• Required work: Switch every "HB" in the records to "HERB" and reproduce the lines with nothing else altered. Leave out the picture lines.

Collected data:
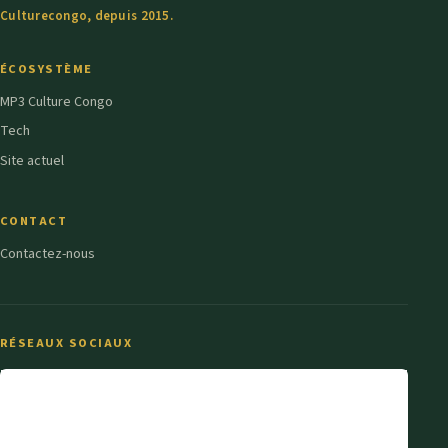
Culturecongo, depuis 2015.
ÉCOSYSTÈME
MP3 Culture Congo
Tech
Site actuel
CONTACT
Contactez-nous
RÉSEAUX SOCIAUX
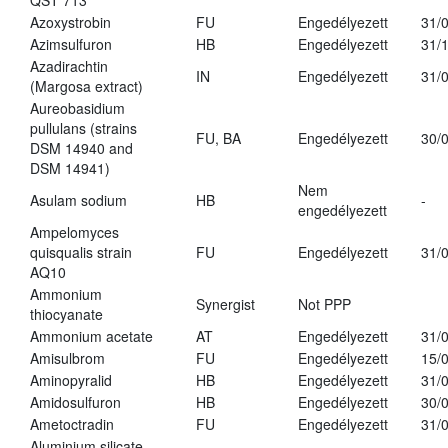
QST 713
Azoxystrobin
FU
Engedélyezett
31/
Azimsulfuron
HB
Engedélyezett
31/
Azadirachtin
IN
Engedélyezett
31/
(Margosa extract)
Aureobasidium
pullulans (strains
FU, BA
Engedélyezett
30/
DSM 14940 and
DSM 14941)
Nem
Asulam sodium
HB
-
engedélyezett
Ampelomyces
quisqualis strain
FU
Engedélyezett
31/
AQ10
Ammonium
Synergist
Not PPP
thiocyanate
Ammonium acetate
AT
Engedélyezett
31/
Amisulbrom
FU
Engedélyezett
15/
Aminopyralid
HB
Engedélyezett
31/
Amidosulfuron
HB
Engedélyezett
30/
Ametoctradin
FU
Engedélyezett
31/
Aluminium silicate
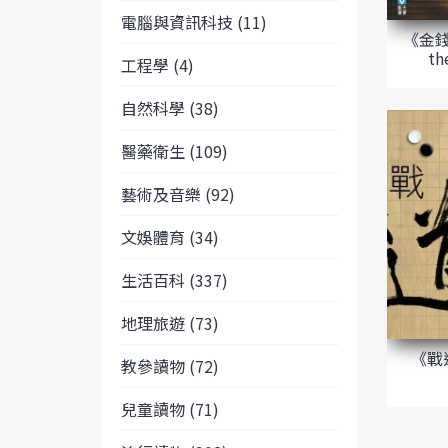
電腦與資訊科技 (11)
《金錢大
th
工程學 (4)
自然科學 (38)
醫藥衛生 (109)
藝術及音樂 (92)
文娛體育 (34)
生活百科 (337)
地理旅遊 (73)
《戰
教參讀物 (72)
兒童讀物 (71)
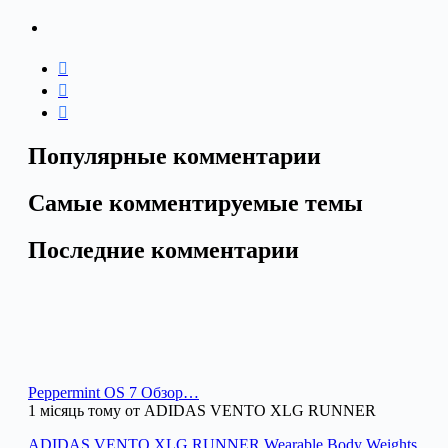
Популярные комментарии
Самые комментируемые темы
Последние комментарии
Peppermint OS 7 Обзор…
1 місяць тому от ADIDAS VENTO XLG RUNNER
ADIDAS VENTO XLG RUNNER Wearable Body Weights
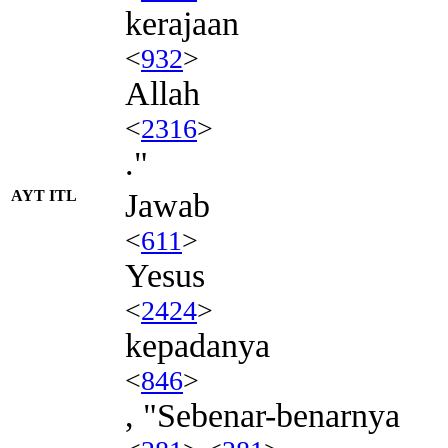
kerajaan
<
932
>
Allah
<
2316
>
."
AYT ITL
Jawab
<
611
>
Yesus
<
2424
>
kepadanya
<
846
>
, "Sebenar-benarnya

• Answer to this exercise:
Culturecongo, depuis 2015.
ÉCOSYSTÈME
MP3 Culture Congo
Tech
Site actuel
CONTACT
Contactez-nous
RÉSEAUX SOCIAUX
QST 713
Azoxystrobin
FU
Engedélyezett
31/
Azimsulfuron
HERB
Engedélyezett
31/
Azadirachtin
IN
Engedélyezett
31/
(Margosa extract)
Aureobasidium
pullulans (strains
FU, BA
Engedélyezett
30/
DSM 14940 and
DSM 14941)
Nem
Asulam sodium
HERB
-
engedélyezett
Ampelomyces
quisqualis strain
FU
Engedélyezett
31/
AQ10
Ammonium
Synergist
Not PPP
thiocyanate
Ammonium acetate
AT
Engedélyezett
31/
Amisulbrom
FU
Engedélyezett
15/
Aminopyralid
HERB
Engedélyezett
31/
Amidosulfuron
HERB
Engedélyezett
30/
Ametoctradin
FU
Engedélyezett
31/
Aluminium silicate
電腦與資訊科技 (11)
《金錢大
th
工程學 (4)
自然科學 (38)
醫藥衛生 (109)
藝術及音樂 (92)
文娛體育 (34)
生活百科 (337)
地理旅遊 (73)
《戰
教參讀物 (72)
兒童讀物 (71)
Популярные комментарии
Самые комментируемые темы
Последние комментарии
Peppermint OS 7 Обзор…
1 місяць тому от ADIDAS VENTO XLG RUNNER
ADIDAS VENTO XLG RUNNER Wearable Body Weights
kerajaan
<
932
>
Allah
<
2316
>
."
AYT ITL
Jawab
<
611
>
Yesus
<
2424
>
kepadanya
<
846
>
, "Sebenar-benarnya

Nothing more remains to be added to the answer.